Muchos menores se enfrentan a situaciones adversas y viven una situación de desgracia que, según el Centro de Desarrollo Infantil de Harvard, pueden provocar condiciones como el abuso y la violencia, entre otras. Cada vez hay más evidencias que confirman que esto puede debilitar la arquitectura del cerebro en desarrollo y poner en alerta constante al sistema de respuesta al estrés del cuerpo. Del mismo modo, los hallazgos también muestran que proporcionar relaciones estables, receptivas y enriquecedoras en los primeros años de vida puede prevenir o incluso revertir los efectos dañinos del estrés en la infancia, con beneficios de por vida para el aprendizaje y la salud. 

Recientemente, este centro de investigación ha publicado un paper titulado Conectando el cerebro al resto del cuerpo: El desarrollo de la primera infancia y la salud durante toda la vida, en el que explica que cada vez se sabe más acerca de cómo las relaciones receptivas y las experiencias ricas en lenguaje proporcionadas en las primeras edades ayudan a construir una base sólida para el éxito posterior. Por otro lado, las ciencias biológicas también proporcionan cada vez mayor número de pruebas sobre la importancia del periodo prenatal y los primeros años en la construcción de los cimientos de la salud para toda la vida. En relación con esto podemos destacar dos ideas: 

  1. Lo que sucede durante los primeros años de vida puede tener efectos sustanciales en los resultados, tanto a corto como a largo plazo, en el aprendizaje, el comportamiento y la salud física y mental.
  2. A su vez, estos dominios son interdependientes y por ello el potencial de aprendizaje está ligado a la calidad de la salud física y mental.

Estos hechos interpelan directamente sobre el papel que las escuelas juegan a la hora de evitar que esto ocurra y la importancia de que en las mismas se conozcan estudios de este tipo, porque son espacios privilegiados para ofrecer a las niñas y niños pequeños y sus familias un entorno que ayude a prevenir y transformar, incluso, posteriores alteraciones y problemas de salud derivados de la dificultad por la que puedan estar pasando. No sólo en lo que al desarrollo del cerebro se refiere, sino a muchos otros sistemas fisiológicos, como la función cardiovascular, la respuesta inmune o la regulación metabólica. 

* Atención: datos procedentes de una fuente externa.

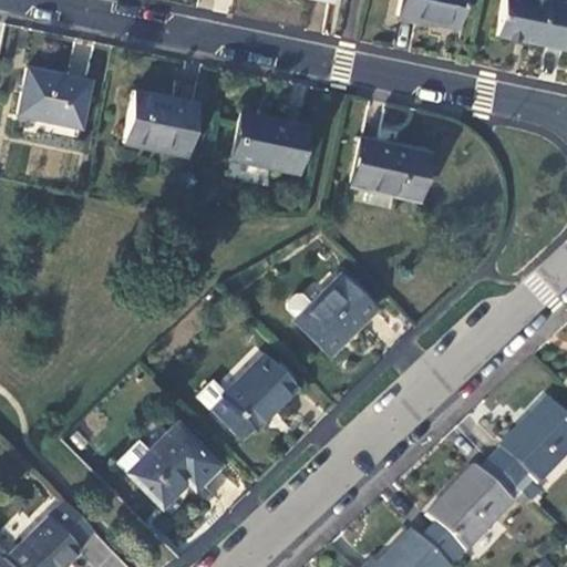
[(462,0),(400,0),(398,18),(456,30),(462,0)]
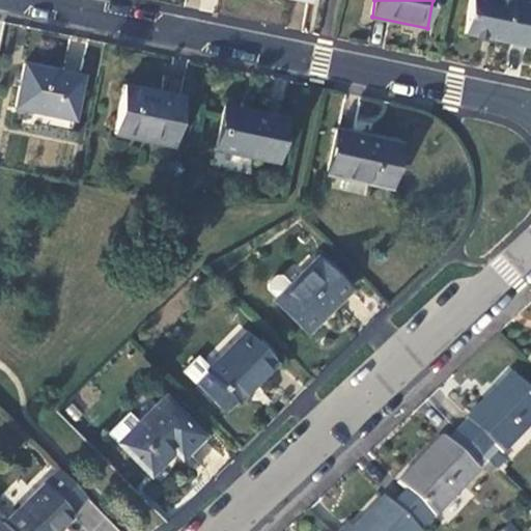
[(530,40),(530,4),(510,0),(471,0),(465,35),(529,49),(530,40)]
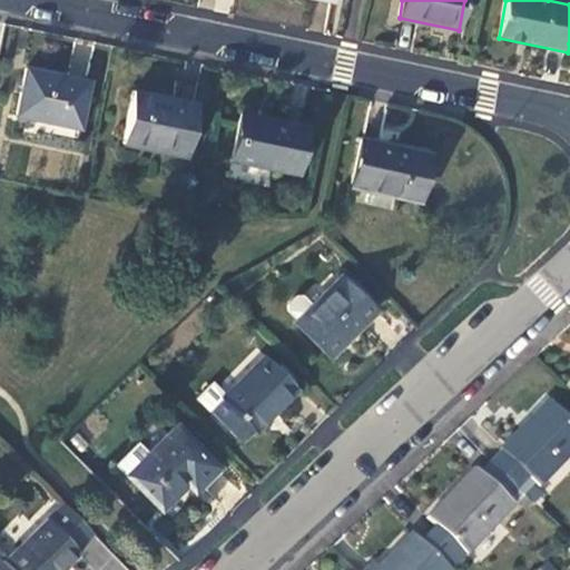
[(85,79),(26,68),(17,114),(76,126),(85,79)]
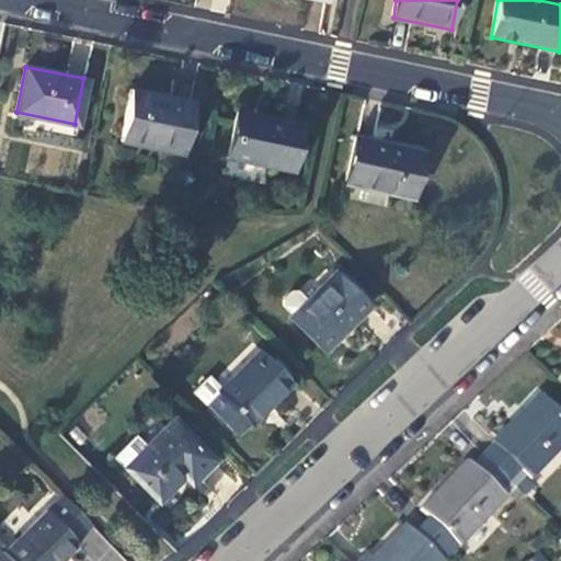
[(193,101),(134,89),(123,139),(183,151),(193,101)]
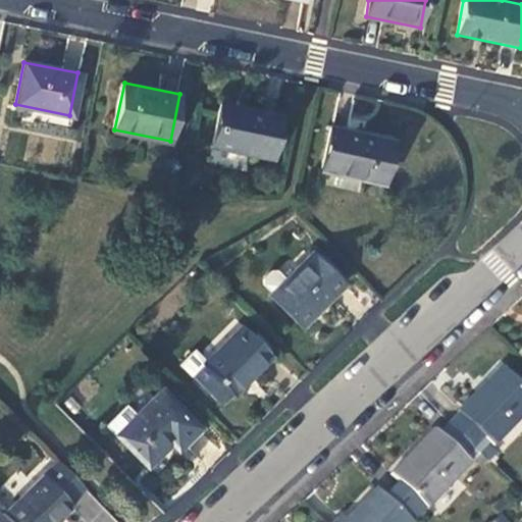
[(278,114),(220,102),(212,145),(269,156),(278,114)]
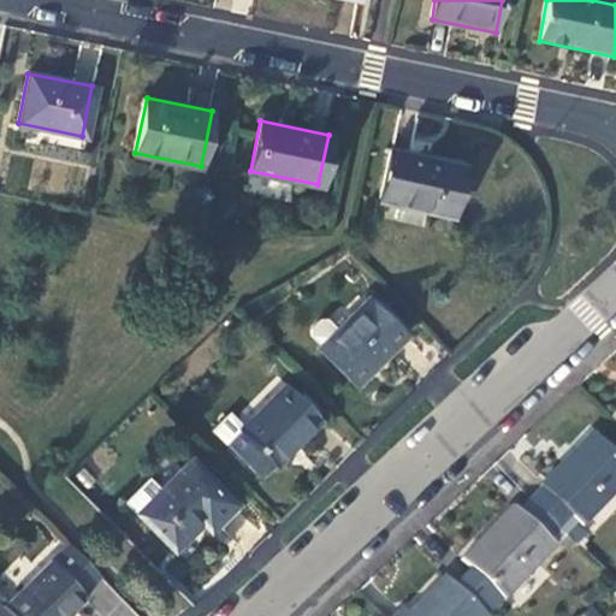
[(462,163),(389,148),(379,200),(451,214),(462,163)]
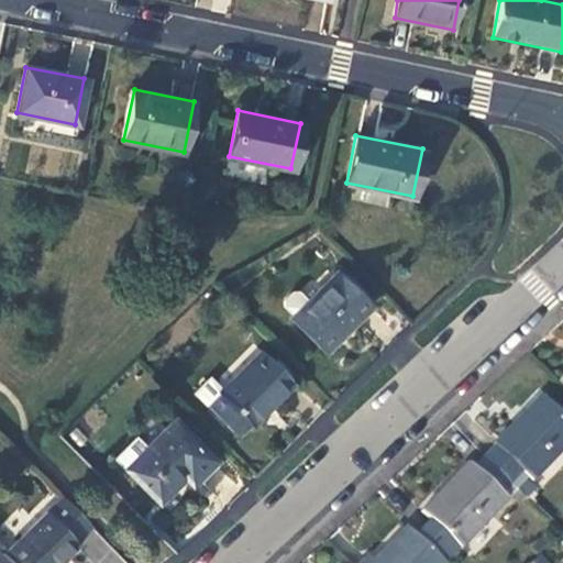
[(352,290),(335,274),(305,306),(296,297),(290,297),(283,305),(283,310),(291,320),(289,322),(323,355),(370,308),(352,290)]
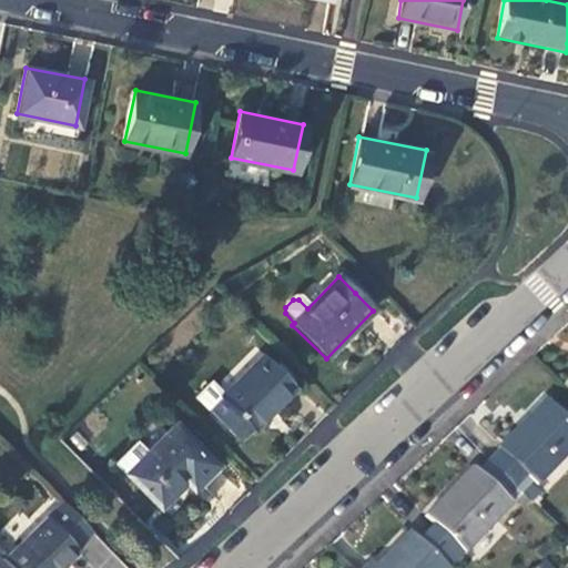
[(361,288),(355,293),(373,311),(378,305),(361,288)]
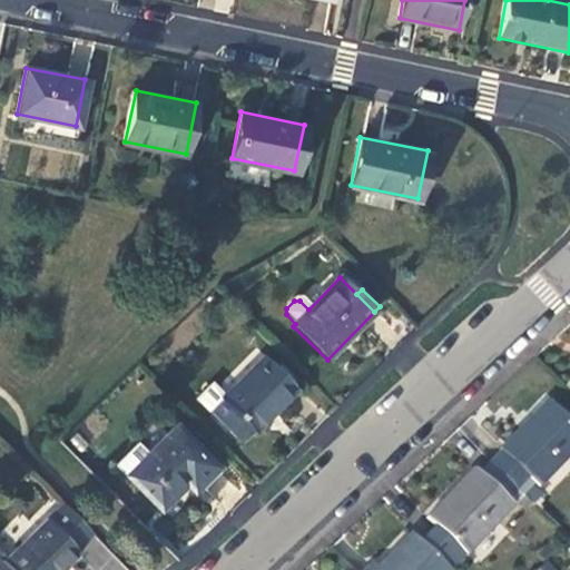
[(262,360),(224,397),(212,385),(195,402),(238,445),(251,433),(253,434),(295,392),(262,360)]
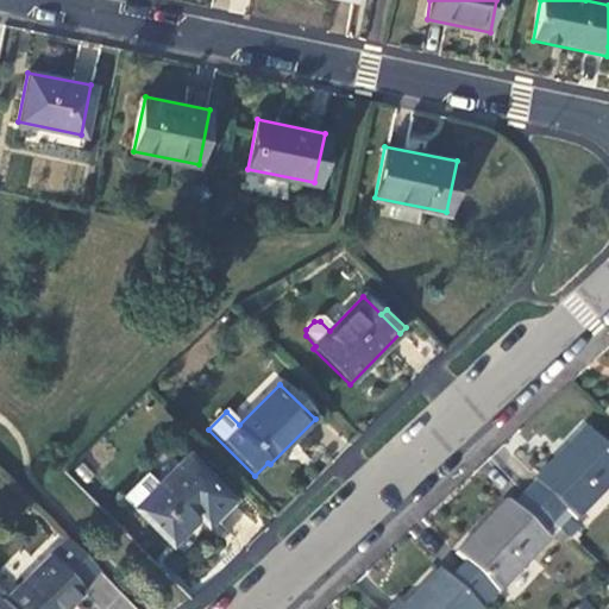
[(544,478),(531,491),(563,523),(576,512),(581,516),(608,488),(608,446),(590,428),(541,477),(544,478)]
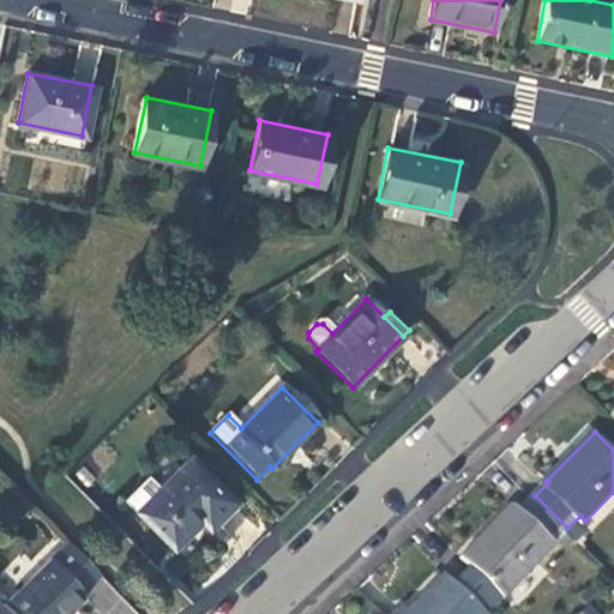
[(157,491),(146,480),(124,504),(172,552),(199,523),(205,517),(214,525),(234,505),(188,459),(157,491)]
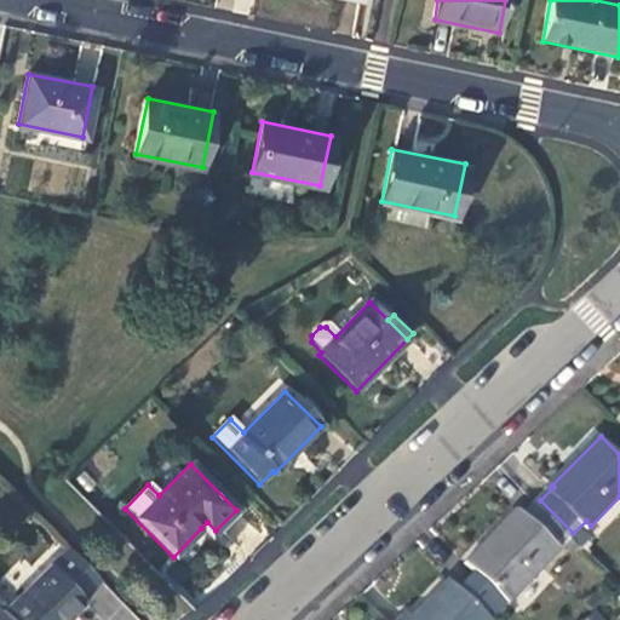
[(560,546),(573,533),(540,500),(526,515),(520,509),(470,560),(478,568),(500,590),(510,601),(562,549),(560,546)]
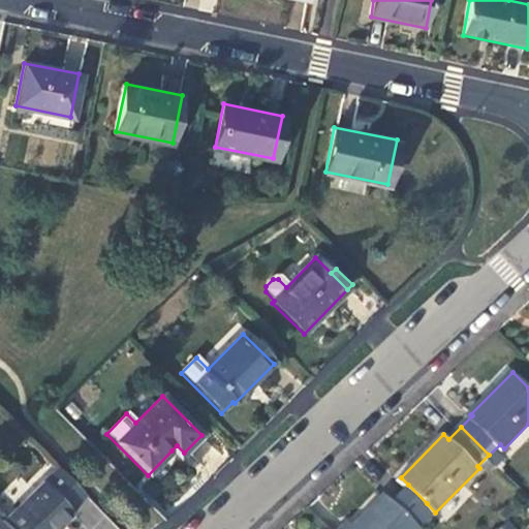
[(179,458),(184,453),(177,445),(172,450),(179,458)]
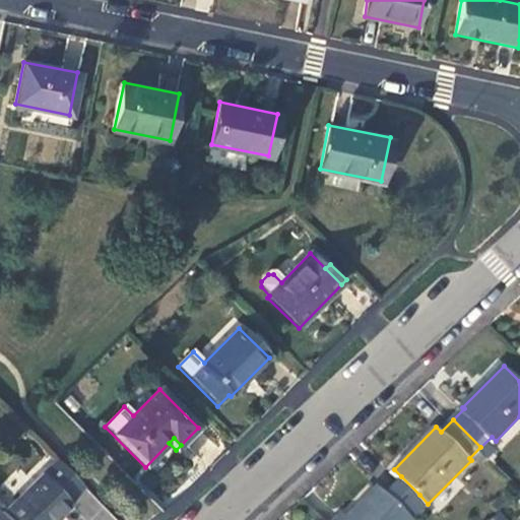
[(46,476),(5,516),(8,519),(62,519),(73,509),(71,506),(85,492),(59,464),(46,476)]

El modo en que una sociedad se preocupa por mejorar la vida de su infancia, independientemente de su origen social y situación económica, la define. En este sentido, es crucial valorar la vida de nuestros menores especialmente de quienes viven y se enfrentan a situaciones de mayor vulnerabilidad, así como de sus comunidades. En las escuelas podemos hacer mucho por ello, si trabajamos a la luz de las principales investigaciones y llevamos a cabo actuaciones educativas basadas en la evidencia, y contribuir no sólo a reducir el impacto económico y los costes sobre salud poblacional que se puedan derivar de ello, sino a ir mucho más lejos construyendo sociedades más justas, equitativas y libres.